Iam-se-lhe fechando os olhos de fraqueza quando um
passarinho pôs-se a cantar num ramo seco, lançando tão
alegres vozes, que a cobra, que era matreira, logo percebeu
que tinha de avir-se com um novato, porque o passarinho
velho não seria tão indiferente aos males que, em vez de
procurar migalhas, andasse a rolar gorjeios em tempo tão
infeliz.
Assim, instruída pela experiência, imaginou uma traça
astuta e, espichando o pescoço, pôs-se a gemer com altos
guaiados :
— Ai! de mim, que vou morrer sem alguém que me
valha. Ai! de mim.
Ouviu-a o gaturamo e, porque era curioso, voou do
galho ao chão.
Pondo-se diante da cobra, interrogou-a :
— Que tendes, senhora cobra? Por que assim gemeis
tão aflita?
— Ai! de mim. Fui ali acima à fonte, achei água tão
fresca e pus-me a beber tão sôfrega, que engoli um diamante
do tamanho de uma noz.
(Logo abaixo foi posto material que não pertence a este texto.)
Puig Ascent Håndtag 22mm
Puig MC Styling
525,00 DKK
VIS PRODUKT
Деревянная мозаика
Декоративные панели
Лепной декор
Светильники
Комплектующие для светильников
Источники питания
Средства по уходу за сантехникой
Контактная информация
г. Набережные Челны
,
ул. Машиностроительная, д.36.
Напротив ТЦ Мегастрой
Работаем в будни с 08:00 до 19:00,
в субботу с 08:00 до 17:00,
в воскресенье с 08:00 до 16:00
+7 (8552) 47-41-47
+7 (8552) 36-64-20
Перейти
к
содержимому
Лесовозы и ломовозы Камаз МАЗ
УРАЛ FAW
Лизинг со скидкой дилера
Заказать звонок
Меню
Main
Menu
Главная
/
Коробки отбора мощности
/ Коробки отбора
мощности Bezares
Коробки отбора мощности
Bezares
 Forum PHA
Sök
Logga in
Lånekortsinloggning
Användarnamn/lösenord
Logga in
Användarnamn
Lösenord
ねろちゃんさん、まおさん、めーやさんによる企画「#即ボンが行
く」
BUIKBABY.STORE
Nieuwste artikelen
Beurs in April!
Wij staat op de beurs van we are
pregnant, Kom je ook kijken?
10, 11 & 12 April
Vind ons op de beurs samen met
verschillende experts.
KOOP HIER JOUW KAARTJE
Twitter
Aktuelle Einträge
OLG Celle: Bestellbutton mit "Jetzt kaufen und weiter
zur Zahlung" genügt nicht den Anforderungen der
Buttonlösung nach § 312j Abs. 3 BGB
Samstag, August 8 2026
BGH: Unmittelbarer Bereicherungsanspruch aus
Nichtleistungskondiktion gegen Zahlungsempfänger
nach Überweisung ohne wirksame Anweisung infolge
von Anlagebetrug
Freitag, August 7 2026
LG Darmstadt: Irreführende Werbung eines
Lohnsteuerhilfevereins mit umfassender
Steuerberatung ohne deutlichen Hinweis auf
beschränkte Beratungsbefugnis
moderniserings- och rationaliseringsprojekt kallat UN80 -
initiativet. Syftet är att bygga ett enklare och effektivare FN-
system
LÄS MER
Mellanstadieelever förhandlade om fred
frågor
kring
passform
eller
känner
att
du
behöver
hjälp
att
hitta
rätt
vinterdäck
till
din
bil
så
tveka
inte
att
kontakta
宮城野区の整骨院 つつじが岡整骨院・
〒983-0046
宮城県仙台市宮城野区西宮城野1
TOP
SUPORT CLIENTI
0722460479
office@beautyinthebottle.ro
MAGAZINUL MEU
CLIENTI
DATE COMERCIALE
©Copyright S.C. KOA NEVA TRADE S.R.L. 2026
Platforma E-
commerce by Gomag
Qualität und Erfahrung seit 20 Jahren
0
Tenho-o atravessado na garganta e
morrerei se não encontrar pessoa de caridade que mo queira
tirar.
Vale um reino a pedra, e eu a darei por prêmio a quem
me fizer o benefício de arrancar-ma, da goela, onde se
encravou.
Tufou-se em arrufo pretensioso o enfatuado gaturamo
e, pensando no tesouro que ali tinha ao alcance do bico,
redarguiu à cobra :
— Não é pelo que vale o diamante, mas pelo alto apreço
em que vos tenho que me ofereço para aliviar-vos. Abri a
boca.
Não se fez a cobra rogar e, tanto que sentiu entrar o
passarinho, foi um trago.
Então, saciada e rindo — como riem as cobras —
enrodilhou-se de novo e adormeceu contente.